* [The problem]:
Whenever a line in the entries includes the word "CHAMINADE", copy that line out.

Dataset entries
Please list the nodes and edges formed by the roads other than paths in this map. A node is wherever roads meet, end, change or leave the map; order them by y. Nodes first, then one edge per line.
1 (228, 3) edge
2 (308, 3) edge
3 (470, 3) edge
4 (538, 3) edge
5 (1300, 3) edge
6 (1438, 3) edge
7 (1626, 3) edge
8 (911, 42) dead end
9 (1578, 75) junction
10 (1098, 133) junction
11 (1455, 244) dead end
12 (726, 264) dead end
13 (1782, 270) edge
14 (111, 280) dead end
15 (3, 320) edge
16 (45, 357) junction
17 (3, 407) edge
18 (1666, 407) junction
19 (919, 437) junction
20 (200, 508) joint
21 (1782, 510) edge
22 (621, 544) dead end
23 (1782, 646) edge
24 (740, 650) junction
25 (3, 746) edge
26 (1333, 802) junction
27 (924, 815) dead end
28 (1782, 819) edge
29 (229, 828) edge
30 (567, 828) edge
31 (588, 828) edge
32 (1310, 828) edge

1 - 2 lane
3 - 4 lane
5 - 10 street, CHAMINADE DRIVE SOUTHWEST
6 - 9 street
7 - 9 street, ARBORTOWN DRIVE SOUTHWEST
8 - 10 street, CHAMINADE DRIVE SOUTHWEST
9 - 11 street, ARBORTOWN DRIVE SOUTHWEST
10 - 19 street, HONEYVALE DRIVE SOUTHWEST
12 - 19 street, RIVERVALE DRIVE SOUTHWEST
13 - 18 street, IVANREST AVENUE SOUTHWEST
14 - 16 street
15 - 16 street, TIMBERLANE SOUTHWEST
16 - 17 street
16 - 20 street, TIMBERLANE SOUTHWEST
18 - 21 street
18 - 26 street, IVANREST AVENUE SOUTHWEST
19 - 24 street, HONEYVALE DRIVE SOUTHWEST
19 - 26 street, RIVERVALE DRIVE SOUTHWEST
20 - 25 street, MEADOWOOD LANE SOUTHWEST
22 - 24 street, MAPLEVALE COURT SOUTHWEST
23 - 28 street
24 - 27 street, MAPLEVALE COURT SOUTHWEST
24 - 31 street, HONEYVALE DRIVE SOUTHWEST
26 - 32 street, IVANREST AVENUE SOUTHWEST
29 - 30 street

* [Answer section]:
5 - 10 street, CHAMINADE DRIVE SOUTHWEST
8 - 10 street, CHAMINADE DRIVE SOUTHWEST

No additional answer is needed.